- Born: February 5, 1922 Lakeview, Texas, U.S.
- Died: February 11, 2016 (aged 94) Arvada, Colorado, U.S.
- Allegiance: United States of America
- Branch: United States Marine Corps
- Service years: 1942–1959
- Rank: Major
- Conflicts: World War II Battle of Iwo Jima;
- Awards: Navy Cross Purple Heart

= John Keith Wells =

US Marine and recipient of the Navy Cross

John Keith Wells (February 5, 1922 – February 11, 2016) was a United States Marine during World War II who led one of the most decorated infantry platoons to come out of a single engagement and the first to raise a flag over the Japanese island of Iwo Jima during World War II, 3rd Platoon, Easy Company, 2nd Battalion, 28th Marines, 5th Marine Division. This platoon was made famous for its attack on Mount Suribachi and for raising the first flag on the summit.

==Before Iwo Jima==
Wells was born in 1922 and raised in north Texas. He attended Texas A&M College from 1940 to 1942. He joined the Marine Corps in March 1942 and was selected for Officer Candidate School (OCS) shortly thereafter. Upon completion of OCS, Wells completed Marine Parachute Training School in August 1943. Lt. Wells was then deployed to Guadalcanal with the 1st Marine Regiment in December 1943. After his return from Guadalcanal, Wells was given command of 3rd Platoon, Easy Company, 2nd Battalion, 28th Marines, 5th Marine Division. He is quoted as saying "give me 50 Marines not afraid to die and I can take any position".

==Iwo Jima==
Lt. Wells landed on the island of Iwo Jima and was quickly given the task of leading an assault at the base of Mount Suribachi. It was during this attack that Wells was awarded the Navy Cross (the 2nd highest award for valor). Part of his citation would read: "by his leadership and indomitable fighting spirit, 1st Lt Wells contributed materially to the destruction of at least twenty-five Japanese emplacements . . ..". During this attack Wells was wounded and evacuated to a hospital ship. 1st Lt. Wells would escape the hospital ship by convincing a corpsman to supply with him sulfa powder and morphine so he could join his platoon shortly after the first flag raising. Once Wells reached the base of Mt. Suribachi he was helped to the summit by one of the flag raisers, Charles Lindberg. When his commanding officer (Lt. Col. Chandler Johnson) learned of this, he ordered Wells to relinquish command of the platoon and return to the aid station. Command was then passed to Sgt. Ernest "Boots" Thomas (KIA several days later).
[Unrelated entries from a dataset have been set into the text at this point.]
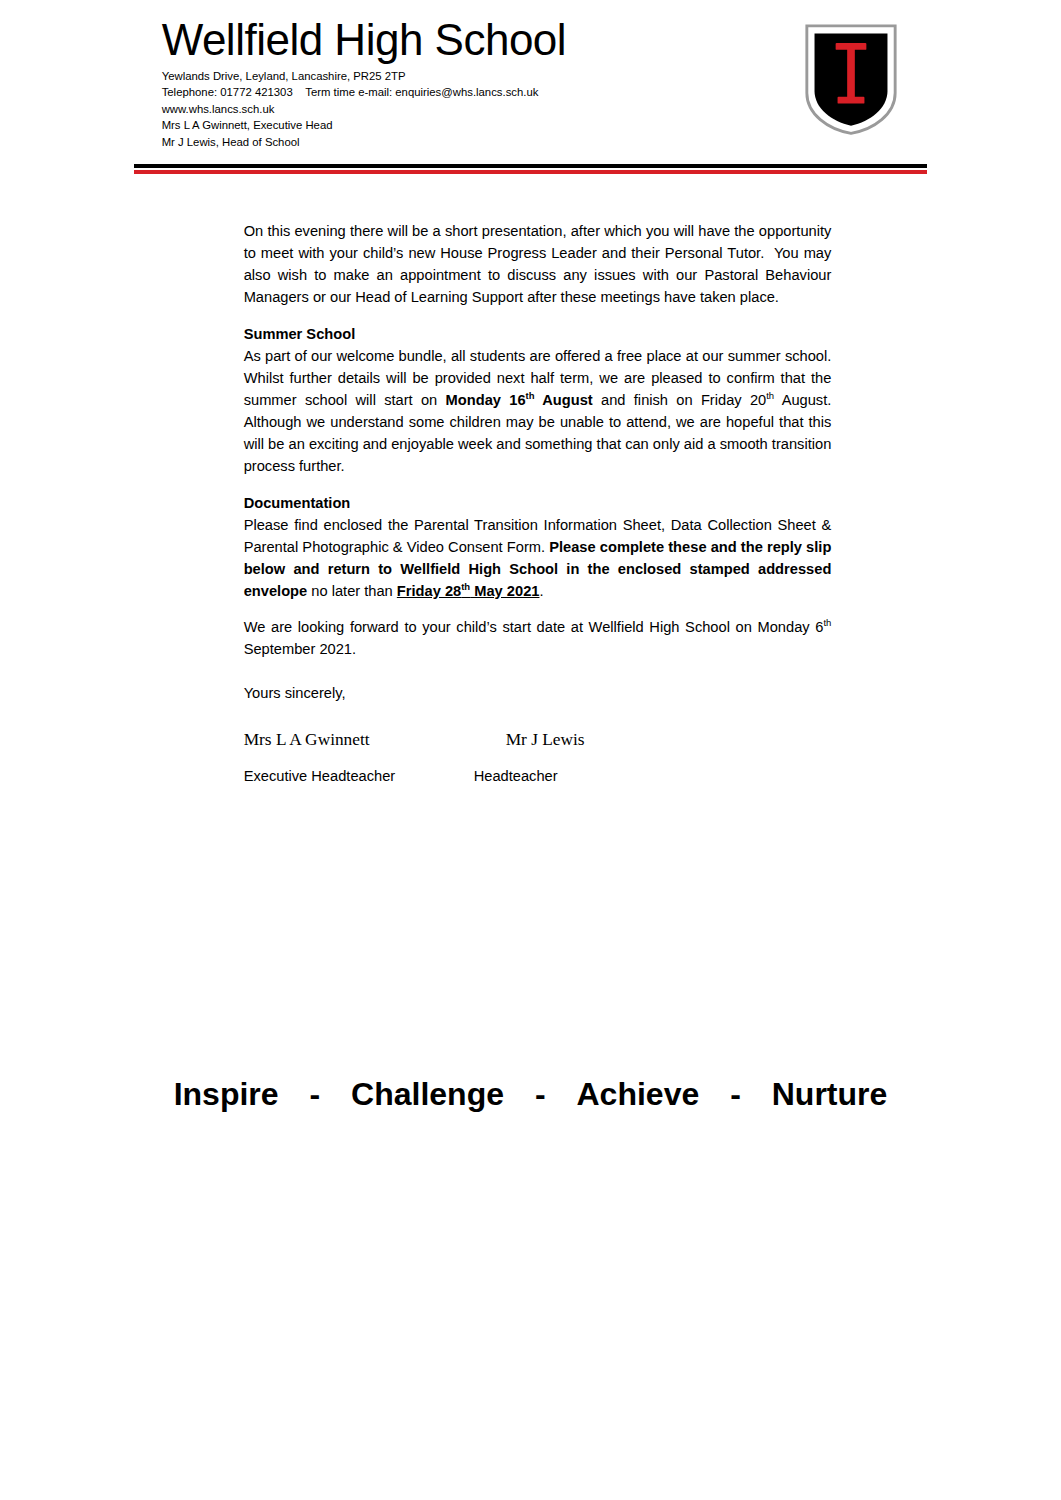Wellfield High School
Yewlands Drive, Leyland, Lancashire, PR25 2TP
Telephone: 01772 421303 Term time e-mail: enquiries@whs.lancs.sch.uk
www.whs.lancs.sch.uk
Mrs L A Gwinnett, Executive Head
Mr J Lewis, Head of School
School crest
On this evening there will be a short presentation, after which you will have the opportunity to meet with your child’s new House Progress Leader and their Personal Tutor. You may also wish to make an appointment to discuss any issues with our Pastoral Behaviour Managers or our Head of Learning Support after these meetings have taken place.
Summer School
As part of our welcome bundle, all students are offered a free place at our summer school. Whilst further details will be provided next half term, we are pleased to confirm that the summer school will start on Monday 16th August and finish on Friday 20th August. Although we understand some children may be unable to attend, we are hopeful that this will be an exciting and enjoyable week and something that can only aid a smooth transition process further.
Documentation
Please find enclosed the Parental Transition Information Sheet, Data Collection Sheet & Parental Photographic & Video Consent Form. Please complete these and the reply slip below and return to Wellfield High School in the enclosed stamped addressed envelope no later than Friday 28th May 2021.
We are looking forward to your child’s start date at Wellfield High School on Monday 6th September 2021.
Yours sincerely,
Mrs L A Gwinnett Mr J Lewis
Executive Headteacher Headteacher
Inspire - Challenge - Achieve - Nurture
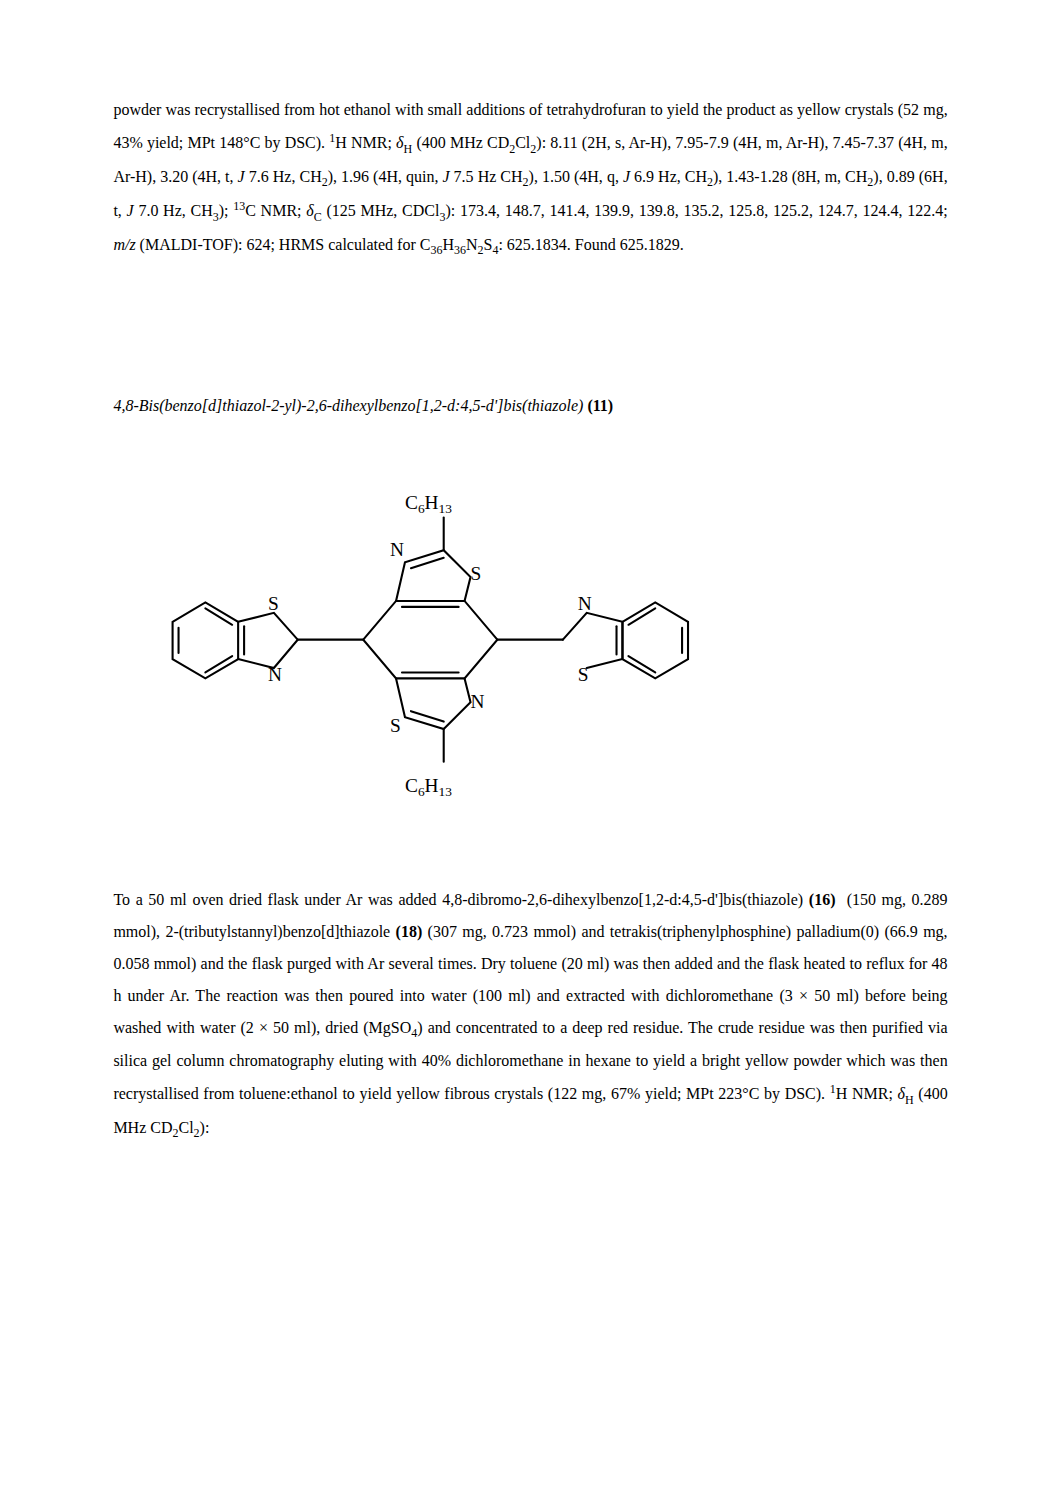powder was recrystallised from hot ethanol with small additions of tetrahydrofuran to yield the product as yellow crystals (52 mg, 43% yield; MPt 148°C by DSC). 1H NMR; δH (400 MHz CD2Cl2): 8.11 (2H, s, Ar-H), 7.95-7.9 (4H, m, Ar-H), 7.45-7.37 (4H, m, Ar-H), 3.20 (4H, t, J 7.6 Hz, CH2), 1.96 (4H, quin, J 7.5 Hz CH2), 1.50 (4H, q, J 6.9 Hz, CH2), 1.43-1.28 (8H, m, CH2), 0.89 (6H, t, J 7.0 Hz, CH3); 13C NMR; δC (125 MHz, CDCl3): 173.4, 148.7, 141.4, 139.9, 139.8, 135.2, 125.8, 125.2, 124.7, 124.4, 122.4; m/z (MALDI-TOF): 624; HRMS calculated for C36H36N2S4: 625.1834. Found 625.1829.
4,8-Bis(benzo[d]thiazol-2-yl)-2,6-dihexylbenzo[1,2-d:4,5-d']bis(thiazole) (11)
S N N S C6H13 S N C6H13 N S
To a 50 ml oven dried flask under Ar was added 4,8-dibromo-2,6-dihexylbenzo[1,2-d:4,5-d']bis(thiazole) (16) (150 mg, 0.289 mmol), 2-(tributylstannyl)benzo[d]thiazole (18) (307 mg, 0.723 mmol) and tetrakis(triphenylphosphine) palladium(0) (66.9 mg, 0.058 mmol) and the flask purged with Ar several times. Dry toluene (20 ml) was then added and the flask heated to reflux for 48 h under Ar. The reaction was then poured into water (100 ml) and extracted with dichloromethane (3 × 50 ml) before being washed with water (2 × 50 ml), dried (MgSO4) and concentrated to a deep red residue. The crude residue was then purified via silica gel column chromatography eluting with 40% dichloromethane in hexane to yield a bright yellow powder which was then recrystallised from toluene:ethanol to yield yellow fibrous crystals (122 mg, 67% yield; MPt 223°C by DSC). 1H NMR; δH (400 MHz CD2Cl2):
Wells remained on the island, although unable to lead his troops, until the island was declared secure.

==After World War II==
After World War II, Wells returned to Texas and enrolled at Texas Tech College and obtained a degree in Petroleum Geology in the summer of 1948. In 1959, 1st Lt. Wells was honorarily retired as a Major in the Marine Reserves. He wrote a memoir about his command of and war time experiences with 3rd Platoon, 28th Marines, 5th Marine Division entitled "Give Me 50 Marines Not Afraid to Die: Iwo Jima". Wells died February 11, 2016, at the age of 94 in Arvada, Colorado.